- WHAT IS BEING ASKED:
Rename "Alphadream II" as "Alphadream IV" in the records from their first line through the line containing "and one of the leaders of the FALN. In", inclusive. Give those lines again with every other word unchanged.

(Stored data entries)
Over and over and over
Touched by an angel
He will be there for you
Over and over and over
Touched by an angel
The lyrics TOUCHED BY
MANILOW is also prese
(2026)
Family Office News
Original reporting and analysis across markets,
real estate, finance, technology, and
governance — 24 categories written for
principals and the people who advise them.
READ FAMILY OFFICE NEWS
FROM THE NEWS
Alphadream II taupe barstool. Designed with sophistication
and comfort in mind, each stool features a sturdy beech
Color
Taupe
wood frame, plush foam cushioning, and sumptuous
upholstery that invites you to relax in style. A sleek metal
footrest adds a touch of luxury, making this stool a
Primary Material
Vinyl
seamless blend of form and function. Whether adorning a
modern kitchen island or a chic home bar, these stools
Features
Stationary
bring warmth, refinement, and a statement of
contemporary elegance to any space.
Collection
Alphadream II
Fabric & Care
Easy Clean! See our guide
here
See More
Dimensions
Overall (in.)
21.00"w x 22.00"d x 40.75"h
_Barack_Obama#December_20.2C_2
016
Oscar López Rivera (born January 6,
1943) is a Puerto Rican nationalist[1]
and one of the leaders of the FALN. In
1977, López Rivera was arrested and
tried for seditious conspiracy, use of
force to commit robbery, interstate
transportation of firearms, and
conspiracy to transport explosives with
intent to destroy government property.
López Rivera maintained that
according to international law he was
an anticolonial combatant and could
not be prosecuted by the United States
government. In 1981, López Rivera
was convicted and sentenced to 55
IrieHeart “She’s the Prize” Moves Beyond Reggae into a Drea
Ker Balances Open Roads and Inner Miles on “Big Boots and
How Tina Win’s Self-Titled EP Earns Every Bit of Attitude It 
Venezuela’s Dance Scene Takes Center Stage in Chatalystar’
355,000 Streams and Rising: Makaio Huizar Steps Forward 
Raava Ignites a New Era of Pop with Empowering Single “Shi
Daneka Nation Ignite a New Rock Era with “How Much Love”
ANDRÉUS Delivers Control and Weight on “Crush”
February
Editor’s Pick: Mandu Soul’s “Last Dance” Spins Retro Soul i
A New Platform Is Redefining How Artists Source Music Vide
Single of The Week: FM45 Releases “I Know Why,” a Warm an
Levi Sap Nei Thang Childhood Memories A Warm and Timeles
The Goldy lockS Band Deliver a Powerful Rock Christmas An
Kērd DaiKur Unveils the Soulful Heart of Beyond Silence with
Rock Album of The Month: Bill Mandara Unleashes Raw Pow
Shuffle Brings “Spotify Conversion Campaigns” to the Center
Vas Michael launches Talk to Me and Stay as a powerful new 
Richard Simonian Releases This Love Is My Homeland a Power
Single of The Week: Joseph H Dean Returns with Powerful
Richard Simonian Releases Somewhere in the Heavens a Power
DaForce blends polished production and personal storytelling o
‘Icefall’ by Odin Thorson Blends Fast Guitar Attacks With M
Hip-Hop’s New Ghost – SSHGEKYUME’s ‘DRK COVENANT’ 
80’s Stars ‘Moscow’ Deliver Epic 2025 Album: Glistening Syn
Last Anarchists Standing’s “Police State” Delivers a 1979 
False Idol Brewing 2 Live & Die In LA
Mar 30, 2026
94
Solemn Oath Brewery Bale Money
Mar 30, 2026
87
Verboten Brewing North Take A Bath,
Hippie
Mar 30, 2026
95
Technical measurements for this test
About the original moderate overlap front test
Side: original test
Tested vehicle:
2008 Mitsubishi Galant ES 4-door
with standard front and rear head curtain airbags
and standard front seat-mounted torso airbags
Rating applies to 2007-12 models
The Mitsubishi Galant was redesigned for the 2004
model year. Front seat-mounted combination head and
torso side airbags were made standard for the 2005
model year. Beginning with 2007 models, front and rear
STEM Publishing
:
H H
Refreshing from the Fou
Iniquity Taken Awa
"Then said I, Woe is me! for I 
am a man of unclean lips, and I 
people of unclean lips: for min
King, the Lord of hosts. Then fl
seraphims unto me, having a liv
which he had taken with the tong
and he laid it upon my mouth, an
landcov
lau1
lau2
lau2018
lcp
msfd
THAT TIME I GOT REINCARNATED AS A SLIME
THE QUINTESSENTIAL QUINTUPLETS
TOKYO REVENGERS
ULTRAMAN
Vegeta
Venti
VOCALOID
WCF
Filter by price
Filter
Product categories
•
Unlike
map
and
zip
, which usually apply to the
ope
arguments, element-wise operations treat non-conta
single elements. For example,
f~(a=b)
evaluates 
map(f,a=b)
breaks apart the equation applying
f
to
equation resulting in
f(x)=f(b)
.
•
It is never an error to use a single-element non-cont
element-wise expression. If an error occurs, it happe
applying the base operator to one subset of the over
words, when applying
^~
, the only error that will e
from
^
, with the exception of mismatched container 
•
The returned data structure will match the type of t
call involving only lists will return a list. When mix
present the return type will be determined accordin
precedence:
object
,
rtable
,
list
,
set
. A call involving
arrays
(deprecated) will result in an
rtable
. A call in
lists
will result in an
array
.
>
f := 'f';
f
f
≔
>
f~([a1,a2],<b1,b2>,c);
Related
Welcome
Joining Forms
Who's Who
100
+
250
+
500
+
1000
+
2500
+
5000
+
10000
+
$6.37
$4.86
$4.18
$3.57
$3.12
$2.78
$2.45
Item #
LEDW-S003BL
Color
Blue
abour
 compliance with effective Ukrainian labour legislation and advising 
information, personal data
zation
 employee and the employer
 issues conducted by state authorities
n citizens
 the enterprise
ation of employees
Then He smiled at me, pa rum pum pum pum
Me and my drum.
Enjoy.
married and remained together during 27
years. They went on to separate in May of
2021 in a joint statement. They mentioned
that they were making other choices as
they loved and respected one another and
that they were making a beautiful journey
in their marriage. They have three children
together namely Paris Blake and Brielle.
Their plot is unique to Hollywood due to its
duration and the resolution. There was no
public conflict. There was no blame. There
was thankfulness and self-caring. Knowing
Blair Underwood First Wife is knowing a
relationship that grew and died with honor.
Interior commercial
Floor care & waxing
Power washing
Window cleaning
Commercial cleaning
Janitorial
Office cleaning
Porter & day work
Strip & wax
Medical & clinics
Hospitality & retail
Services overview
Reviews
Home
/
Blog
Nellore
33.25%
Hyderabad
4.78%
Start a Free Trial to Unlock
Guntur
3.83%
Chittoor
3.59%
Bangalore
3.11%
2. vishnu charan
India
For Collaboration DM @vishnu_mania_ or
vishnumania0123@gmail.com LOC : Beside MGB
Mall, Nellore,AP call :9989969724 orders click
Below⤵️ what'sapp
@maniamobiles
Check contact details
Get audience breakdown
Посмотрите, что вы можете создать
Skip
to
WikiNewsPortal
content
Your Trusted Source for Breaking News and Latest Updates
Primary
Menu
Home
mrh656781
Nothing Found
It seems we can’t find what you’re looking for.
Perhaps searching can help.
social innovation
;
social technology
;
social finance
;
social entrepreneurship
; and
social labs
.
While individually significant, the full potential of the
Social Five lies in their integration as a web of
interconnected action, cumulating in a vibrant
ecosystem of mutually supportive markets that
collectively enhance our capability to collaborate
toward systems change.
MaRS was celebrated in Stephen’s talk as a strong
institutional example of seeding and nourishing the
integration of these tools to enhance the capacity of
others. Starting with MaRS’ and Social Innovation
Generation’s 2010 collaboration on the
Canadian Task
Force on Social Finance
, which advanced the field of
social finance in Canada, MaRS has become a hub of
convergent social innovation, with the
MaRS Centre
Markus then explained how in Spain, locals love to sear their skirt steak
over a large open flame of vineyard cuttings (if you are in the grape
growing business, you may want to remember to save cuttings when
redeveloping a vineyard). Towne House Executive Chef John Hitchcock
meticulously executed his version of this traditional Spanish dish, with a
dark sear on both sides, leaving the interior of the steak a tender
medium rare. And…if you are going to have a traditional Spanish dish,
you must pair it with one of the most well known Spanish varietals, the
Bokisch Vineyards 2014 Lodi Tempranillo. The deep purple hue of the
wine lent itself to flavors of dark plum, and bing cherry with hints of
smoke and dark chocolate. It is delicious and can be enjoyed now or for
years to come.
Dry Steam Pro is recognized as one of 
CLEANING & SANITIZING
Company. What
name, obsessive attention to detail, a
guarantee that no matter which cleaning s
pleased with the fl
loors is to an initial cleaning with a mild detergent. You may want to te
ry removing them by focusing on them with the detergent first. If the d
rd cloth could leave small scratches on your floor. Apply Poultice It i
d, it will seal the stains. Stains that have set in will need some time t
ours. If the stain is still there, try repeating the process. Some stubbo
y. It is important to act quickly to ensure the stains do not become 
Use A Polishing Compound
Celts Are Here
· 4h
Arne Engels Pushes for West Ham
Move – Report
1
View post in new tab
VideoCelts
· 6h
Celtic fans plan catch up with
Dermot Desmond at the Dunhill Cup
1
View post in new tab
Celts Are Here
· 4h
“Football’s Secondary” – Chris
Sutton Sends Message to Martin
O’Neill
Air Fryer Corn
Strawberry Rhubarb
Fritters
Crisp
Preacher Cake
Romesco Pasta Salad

- TASK RESULT:
Over and over and over
Touched by an angel
He will be there for you
Over and over and over
Touched by an angel
The lyrics TOUCHED BY
MANILOW is also prese
(2026)
Family Office News
Original reporting and analysis across markets,
real estate, finance, technology, and
governance — 24 categories written for
principals and the people who advise them.
READ FAMILY OFFICE NEWS
FROM THE NEWS
Alphadream IV taupe barstool. Designed with sophistication
and comfort in mind, each stool features a sturdy beech
Color
Taupe
wood frame, plush foam cushioning, and sumptuous
upholstery that invites you to relax in style. A sleek metal
footrest adds a touch of luxury, making this stool a
Primary Material
Vinyl
seamless blend of form and function. Whether adorning a
modern kitchen island or a chic home bar, these stools
Features
Stationary
bring warmth, refinement, and a statement of
contemporary elegance to any space.
Collection
Alphadream IV
Fabric & Care
Easy Clean! See our guide
here
See More
Dimensions
Overall (in.)
21.00"w x 22.00"d x 40.75"h
_Barack_Obama#December_20.2C_2
016
Oscar López Rivera (born January 6,
1943) is a Puerto Rican nationalist[1]
and one of the leaders of the FALN. In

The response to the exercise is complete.